» **INPUT DATA**
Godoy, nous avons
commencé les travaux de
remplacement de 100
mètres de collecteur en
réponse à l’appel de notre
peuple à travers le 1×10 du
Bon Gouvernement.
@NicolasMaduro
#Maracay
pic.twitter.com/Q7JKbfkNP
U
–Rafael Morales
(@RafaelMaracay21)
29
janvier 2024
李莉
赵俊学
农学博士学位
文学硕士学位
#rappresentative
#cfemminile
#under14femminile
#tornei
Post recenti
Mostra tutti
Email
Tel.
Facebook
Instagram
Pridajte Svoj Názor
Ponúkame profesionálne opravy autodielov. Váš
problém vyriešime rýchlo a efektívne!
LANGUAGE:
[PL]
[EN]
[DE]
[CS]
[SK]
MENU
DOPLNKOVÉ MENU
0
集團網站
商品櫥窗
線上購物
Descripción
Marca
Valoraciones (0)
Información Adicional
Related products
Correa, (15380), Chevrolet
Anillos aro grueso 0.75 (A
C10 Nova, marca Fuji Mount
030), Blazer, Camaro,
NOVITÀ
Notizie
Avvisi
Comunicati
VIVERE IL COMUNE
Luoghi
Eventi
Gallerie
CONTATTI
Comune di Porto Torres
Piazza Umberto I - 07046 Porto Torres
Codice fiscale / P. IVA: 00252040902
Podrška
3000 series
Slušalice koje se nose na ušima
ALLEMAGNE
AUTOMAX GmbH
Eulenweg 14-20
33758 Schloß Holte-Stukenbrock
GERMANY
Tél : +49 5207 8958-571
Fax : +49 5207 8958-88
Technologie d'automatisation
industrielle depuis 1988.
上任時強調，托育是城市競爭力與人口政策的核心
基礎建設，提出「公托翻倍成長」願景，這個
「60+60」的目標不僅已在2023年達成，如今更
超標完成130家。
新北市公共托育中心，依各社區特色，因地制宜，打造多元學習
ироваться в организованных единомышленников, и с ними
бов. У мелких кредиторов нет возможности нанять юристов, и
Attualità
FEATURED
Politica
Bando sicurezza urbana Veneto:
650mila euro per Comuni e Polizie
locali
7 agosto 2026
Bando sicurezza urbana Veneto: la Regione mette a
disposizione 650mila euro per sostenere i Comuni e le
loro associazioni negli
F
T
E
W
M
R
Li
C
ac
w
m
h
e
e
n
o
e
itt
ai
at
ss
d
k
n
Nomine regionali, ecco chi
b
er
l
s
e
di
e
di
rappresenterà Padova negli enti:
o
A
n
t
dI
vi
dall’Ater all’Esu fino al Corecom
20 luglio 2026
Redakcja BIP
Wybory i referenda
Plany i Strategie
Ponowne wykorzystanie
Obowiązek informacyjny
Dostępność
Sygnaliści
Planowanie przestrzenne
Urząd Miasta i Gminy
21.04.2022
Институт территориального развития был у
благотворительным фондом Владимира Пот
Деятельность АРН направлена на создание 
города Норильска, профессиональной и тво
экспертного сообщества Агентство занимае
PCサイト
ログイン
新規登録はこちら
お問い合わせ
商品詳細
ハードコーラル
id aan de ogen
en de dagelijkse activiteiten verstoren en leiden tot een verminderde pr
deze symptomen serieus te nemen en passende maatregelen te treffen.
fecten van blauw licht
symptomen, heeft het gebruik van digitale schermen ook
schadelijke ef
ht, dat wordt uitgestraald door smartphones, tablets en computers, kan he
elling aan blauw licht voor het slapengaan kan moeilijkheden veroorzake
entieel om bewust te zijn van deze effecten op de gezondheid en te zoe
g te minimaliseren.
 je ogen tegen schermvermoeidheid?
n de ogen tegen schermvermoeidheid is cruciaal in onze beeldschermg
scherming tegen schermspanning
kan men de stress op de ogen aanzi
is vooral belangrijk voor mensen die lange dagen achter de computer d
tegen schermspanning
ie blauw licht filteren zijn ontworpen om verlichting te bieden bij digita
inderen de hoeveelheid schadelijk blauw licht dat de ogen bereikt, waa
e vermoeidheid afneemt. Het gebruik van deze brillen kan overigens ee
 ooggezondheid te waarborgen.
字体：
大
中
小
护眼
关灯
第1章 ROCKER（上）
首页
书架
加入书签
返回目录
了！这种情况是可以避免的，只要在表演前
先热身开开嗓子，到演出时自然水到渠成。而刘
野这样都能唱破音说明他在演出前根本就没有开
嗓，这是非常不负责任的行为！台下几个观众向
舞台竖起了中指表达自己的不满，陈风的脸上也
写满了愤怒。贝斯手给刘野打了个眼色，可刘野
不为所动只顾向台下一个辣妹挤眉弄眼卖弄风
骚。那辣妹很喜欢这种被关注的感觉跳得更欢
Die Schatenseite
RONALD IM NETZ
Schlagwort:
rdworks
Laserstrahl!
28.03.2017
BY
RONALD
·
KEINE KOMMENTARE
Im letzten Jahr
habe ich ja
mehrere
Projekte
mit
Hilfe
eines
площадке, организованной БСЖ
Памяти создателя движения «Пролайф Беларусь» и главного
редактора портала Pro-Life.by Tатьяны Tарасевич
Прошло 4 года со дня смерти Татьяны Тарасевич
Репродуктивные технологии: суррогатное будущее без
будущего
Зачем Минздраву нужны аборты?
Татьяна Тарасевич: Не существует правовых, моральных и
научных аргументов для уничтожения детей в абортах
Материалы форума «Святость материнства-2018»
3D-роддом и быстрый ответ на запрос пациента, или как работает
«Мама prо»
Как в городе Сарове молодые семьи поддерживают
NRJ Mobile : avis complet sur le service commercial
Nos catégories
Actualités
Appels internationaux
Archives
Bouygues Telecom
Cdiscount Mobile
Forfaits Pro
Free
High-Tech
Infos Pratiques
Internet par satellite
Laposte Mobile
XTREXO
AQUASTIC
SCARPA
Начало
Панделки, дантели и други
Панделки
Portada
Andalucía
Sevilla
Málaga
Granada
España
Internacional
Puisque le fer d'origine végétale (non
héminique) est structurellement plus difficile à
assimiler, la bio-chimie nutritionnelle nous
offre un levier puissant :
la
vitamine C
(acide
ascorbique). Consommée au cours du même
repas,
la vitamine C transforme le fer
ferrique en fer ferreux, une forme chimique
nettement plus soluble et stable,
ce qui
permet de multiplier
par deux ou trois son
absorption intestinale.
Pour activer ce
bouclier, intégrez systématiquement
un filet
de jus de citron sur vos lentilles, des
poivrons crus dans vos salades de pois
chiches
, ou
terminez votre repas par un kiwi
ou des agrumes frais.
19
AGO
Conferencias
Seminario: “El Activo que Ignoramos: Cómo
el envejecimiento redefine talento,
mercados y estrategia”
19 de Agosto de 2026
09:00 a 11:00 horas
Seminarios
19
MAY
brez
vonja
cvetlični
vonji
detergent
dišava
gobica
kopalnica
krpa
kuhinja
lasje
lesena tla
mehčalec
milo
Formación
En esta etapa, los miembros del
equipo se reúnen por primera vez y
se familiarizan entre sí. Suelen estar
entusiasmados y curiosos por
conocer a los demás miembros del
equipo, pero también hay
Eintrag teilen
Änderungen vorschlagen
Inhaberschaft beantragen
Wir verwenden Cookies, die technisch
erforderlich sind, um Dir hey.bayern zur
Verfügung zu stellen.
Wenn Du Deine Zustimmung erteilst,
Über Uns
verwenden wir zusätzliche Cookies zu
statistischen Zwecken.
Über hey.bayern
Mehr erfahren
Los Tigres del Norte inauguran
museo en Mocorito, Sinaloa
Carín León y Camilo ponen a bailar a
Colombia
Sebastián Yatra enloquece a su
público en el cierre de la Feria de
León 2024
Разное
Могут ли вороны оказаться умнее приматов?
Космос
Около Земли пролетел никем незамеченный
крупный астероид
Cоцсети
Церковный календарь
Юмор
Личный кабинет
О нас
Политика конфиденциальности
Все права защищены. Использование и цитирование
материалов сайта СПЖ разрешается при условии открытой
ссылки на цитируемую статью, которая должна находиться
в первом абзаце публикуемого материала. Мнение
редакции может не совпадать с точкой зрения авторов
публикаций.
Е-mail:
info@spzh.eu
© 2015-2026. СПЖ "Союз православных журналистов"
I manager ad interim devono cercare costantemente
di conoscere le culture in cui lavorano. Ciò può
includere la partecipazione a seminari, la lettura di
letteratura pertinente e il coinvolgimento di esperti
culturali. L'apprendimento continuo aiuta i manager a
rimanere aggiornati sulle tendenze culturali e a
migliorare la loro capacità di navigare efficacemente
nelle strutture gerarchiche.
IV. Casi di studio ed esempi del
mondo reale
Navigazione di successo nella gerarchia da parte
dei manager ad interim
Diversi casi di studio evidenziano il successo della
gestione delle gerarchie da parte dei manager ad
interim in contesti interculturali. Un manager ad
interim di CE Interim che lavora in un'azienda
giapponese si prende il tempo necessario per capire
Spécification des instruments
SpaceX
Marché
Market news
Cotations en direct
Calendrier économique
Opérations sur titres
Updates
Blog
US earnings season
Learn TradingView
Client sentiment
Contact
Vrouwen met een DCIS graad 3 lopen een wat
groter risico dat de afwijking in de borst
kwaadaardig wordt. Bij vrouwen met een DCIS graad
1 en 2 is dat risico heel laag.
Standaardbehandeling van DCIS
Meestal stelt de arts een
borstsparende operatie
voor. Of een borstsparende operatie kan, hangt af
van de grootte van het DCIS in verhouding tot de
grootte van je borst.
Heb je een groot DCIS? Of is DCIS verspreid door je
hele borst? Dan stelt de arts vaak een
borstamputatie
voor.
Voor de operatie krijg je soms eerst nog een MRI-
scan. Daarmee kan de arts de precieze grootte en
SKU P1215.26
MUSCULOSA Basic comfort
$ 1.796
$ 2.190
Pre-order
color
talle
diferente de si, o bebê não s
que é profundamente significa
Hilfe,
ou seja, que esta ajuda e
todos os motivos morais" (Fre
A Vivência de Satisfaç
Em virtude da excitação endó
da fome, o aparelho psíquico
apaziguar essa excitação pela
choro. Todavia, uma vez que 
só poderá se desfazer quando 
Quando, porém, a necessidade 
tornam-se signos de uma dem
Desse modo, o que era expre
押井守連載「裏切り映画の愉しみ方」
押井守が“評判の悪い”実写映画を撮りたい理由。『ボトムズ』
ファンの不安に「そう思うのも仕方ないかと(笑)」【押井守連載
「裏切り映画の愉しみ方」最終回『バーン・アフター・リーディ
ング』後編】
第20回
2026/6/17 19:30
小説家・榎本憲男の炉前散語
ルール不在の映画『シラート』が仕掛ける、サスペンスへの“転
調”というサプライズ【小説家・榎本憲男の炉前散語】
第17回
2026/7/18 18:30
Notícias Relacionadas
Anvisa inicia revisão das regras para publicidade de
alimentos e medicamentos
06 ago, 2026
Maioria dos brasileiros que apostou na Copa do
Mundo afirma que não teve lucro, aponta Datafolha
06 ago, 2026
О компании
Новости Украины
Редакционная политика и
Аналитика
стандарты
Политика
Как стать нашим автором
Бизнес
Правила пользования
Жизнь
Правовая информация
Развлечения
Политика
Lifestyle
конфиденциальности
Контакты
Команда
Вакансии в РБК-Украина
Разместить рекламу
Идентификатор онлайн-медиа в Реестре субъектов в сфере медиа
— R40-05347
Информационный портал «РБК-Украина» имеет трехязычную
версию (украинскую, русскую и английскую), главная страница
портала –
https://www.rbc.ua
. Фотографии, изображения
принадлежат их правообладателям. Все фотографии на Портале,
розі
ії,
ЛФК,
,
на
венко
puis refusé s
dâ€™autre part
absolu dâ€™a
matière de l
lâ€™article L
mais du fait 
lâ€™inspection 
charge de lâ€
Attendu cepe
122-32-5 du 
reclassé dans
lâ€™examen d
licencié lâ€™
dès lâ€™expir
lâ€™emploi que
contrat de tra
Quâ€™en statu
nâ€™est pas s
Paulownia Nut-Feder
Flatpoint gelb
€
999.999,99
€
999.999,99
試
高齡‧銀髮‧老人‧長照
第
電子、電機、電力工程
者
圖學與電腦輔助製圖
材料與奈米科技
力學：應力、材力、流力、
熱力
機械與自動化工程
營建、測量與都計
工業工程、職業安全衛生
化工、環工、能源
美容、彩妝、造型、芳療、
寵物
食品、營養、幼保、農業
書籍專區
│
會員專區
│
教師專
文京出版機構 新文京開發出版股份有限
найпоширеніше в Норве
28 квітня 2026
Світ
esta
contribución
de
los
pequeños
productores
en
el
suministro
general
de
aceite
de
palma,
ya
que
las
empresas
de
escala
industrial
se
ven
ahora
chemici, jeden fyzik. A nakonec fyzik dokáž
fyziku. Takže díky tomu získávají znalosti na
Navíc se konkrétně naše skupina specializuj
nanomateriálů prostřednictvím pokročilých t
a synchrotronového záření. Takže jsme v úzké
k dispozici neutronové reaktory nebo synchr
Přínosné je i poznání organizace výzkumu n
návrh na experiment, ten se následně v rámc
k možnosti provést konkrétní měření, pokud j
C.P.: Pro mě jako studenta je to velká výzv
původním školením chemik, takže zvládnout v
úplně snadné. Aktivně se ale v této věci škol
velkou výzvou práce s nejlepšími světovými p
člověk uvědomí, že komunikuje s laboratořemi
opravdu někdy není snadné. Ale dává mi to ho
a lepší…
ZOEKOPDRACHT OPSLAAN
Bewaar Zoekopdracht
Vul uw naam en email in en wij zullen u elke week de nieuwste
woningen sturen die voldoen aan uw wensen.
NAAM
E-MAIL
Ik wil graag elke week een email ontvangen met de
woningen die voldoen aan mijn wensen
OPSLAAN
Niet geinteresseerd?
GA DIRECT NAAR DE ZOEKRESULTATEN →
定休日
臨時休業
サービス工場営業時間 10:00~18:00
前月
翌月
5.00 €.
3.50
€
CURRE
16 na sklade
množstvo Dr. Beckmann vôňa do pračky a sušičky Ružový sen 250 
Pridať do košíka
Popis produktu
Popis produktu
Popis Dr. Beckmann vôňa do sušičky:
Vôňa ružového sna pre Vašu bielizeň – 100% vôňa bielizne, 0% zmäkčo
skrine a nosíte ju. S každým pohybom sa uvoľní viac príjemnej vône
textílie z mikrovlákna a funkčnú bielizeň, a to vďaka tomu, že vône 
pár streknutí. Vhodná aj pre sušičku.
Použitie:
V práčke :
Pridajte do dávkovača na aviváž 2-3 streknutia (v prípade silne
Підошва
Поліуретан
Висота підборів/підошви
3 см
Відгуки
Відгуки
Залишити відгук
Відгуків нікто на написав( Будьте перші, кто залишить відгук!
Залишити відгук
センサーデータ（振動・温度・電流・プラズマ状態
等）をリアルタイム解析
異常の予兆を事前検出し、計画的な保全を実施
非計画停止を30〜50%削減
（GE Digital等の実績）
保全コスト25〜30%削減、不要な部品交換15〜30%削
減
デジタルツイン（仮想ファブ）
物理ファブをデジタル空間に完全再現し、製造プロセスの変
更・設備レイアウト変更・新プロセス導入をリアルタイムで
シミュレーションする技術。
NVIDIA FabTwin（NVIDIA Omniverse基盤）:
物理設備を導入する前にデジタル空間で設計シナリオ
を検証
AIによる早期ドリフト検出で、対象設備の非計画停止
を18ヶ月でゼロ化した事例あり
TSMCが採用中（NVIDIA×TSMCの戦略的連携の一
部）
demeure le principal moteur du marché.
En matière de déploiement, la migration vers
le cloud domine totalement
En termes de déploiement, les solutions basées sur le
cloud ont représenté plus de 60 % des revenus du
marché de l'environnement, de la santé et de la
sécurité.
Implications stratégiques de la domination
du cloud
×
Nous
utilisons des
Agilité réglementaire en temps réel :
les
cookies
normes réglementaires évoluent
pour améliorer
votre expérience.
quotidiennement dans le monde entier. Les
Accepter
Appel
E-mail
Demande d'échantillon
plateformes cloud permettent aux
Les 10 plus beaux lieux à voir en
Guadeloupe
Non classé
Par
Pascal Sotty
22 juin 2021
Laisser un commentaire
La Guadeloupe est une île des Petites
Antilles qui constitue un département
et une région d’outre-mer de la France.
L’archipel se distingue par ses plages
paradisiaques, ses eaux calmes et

» **WHAT THE EXERCISE ASKS**
Copy out everything from the start of the records down through the line containing "Related products", reproducing each line without any change.

» **RESULT**
Godoy, nous avons
commencé les travaux de
remplacement de 100
mètres de collecteur en
réponse à l’appel de notre
peuple à travers le 1×10 du
Bon Gouvernement.
@NicolasMaduro
#Maracay
pic.twitter.com/Q7JKbfkNP
U
–Rafael Morales
(@RafaelMaracay21)
29
janvier 2024
李莉
赵俊学
农学博士学位
文学硕士学位
#rappresentative
#cfemminile
#under14femminile
#tornei
Post recenti
Mostra tutti
Email
Tel.
Facebook
Instagram
Pridajte Svoj Názor
Ponúkame profesionálne opravy autodielov. Váš
problém vyriešime rýchlo a efektívne!
LANGUAGE:
[PL]
[EN]
[DE]
[CS]
[SK]
MENU
DOPLNKOVÉ MENU
0
集團網站
商品櫥窗
線上購物
Descripción
Marca
Valoraciones (0)
Información Adicional
Related products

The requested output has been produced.